California beaches violated water quality standards fewer times than usual last year. That's a key finding of a national report the Natural Resources Defense Council released this morning. The conclusion isn't as good as it may sound.
Beaches in the Golden State tested dirty less often than before – particularly in Los Angeles, Orange and Ventura counties – because testers sampled for bacteria at state beaches less often than before. "It's really a case of ‘what you don't look for, you don't find,'" says Noah Garrison, a lawyer for the NRDC.
He adds that the culprit is a shrunken state budget. "We're simply monitoring the beaches less. Often that's in the wintertime, but that's still a concern because people really visit the beaches year-round in California," he says.
Ventura County cut sampling in the winter and spring; Ventura and Santa Barbara Counties saw around 60 percent drops in frequency. Some beaches Orange County used to test daily were tested weekly; overall Orange County's testing dropped by a quarter. Los Angeles County recorded a 38% drop – not as bad as it could have been, Garrison said, mainly because regional water regulators have required sampling as a top priority.

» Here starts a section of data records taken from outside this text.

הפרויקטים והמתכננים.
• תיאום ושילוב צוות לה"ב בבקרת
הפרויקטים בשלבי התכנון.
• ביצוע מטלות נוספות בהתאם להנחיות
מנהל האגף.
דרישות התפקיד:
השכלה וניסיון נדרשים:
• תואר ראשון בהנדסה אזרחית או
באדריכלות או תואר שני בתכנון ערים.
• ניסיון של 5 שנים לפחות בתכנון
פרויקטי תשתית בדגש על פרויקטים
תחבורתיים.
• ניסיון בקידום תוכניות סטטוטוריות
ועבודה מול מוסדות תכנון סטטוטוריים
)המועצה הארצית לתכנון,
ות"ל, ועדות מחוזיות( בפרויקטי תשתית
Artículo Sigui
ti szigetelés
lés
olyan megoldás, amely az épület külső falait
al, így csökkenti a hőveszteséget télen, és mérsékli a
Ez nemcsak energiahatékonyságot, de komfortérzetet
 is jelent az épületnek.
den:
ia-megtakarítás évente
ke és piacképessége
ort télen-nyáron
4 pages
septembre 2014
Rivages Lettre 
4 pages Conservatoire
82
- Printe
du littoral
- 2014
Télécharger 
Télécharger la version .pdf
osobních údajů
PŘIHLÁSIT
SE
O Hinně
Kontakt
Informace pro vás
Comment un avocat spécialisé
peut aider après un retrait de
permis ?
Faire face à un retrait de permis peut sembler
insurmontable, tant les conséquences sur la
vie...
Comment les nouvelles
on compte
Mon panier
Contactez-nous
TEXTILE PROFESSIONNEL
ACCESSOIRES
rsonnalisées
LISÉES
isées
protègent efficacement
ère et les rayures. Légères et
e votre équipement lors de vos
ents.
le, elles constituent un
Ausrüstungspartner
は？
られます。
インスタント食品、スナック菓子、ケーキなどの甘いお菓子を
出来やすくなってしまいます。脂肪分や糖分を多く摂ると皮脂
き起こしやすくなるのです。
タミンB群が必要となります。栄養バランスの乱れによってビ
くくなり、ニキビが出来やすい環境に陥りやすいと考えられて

In winter months, stormwater sends bacteria into the ocean as rainfall carries more pollutants into drains. But even in summer months, Garrison says water quality wasn't necessarily improving. "During summer months the percent of samples that did not meet bacterial health standards for L.A. County and for Orange County remained about the same as it was in 2008, or in many cases actually was worse," Garrison says.
The NRDC report points out that known sources of contamination at California beaches are a tiny fraction of the total. Unknown sources make up three-quarters of reported contamination; "no data" counts for 13 percent more. That could be stormwater, or sewage; nobody knows.
Some of the dirtiest beaches are the usual suspects: Surfrider Beach in Malibu, Santa Monica State Beach near the pier, Cabrillo Beach, Newport Bay. Garrison says beaches popular with tourists and locals are vital to the coastal and state economy. "To be allowing them to become a public health threat where not enough monitoring is done so people don't know whether the beach they're swimming at is safe for them to be in the water at, we really can't continue that practice and hope that our economy will continue to thrive," he says.
Federal stimulus money has followed this logic. In Hermosa Beach, the Environmental Protection Agency gave the city 1-and-a-third million dollars to reduce and clean stormwater runoff at Pier Street. The project includes a greywater component; wastewater will be recycled to feed plants in a pedestrian park at the area.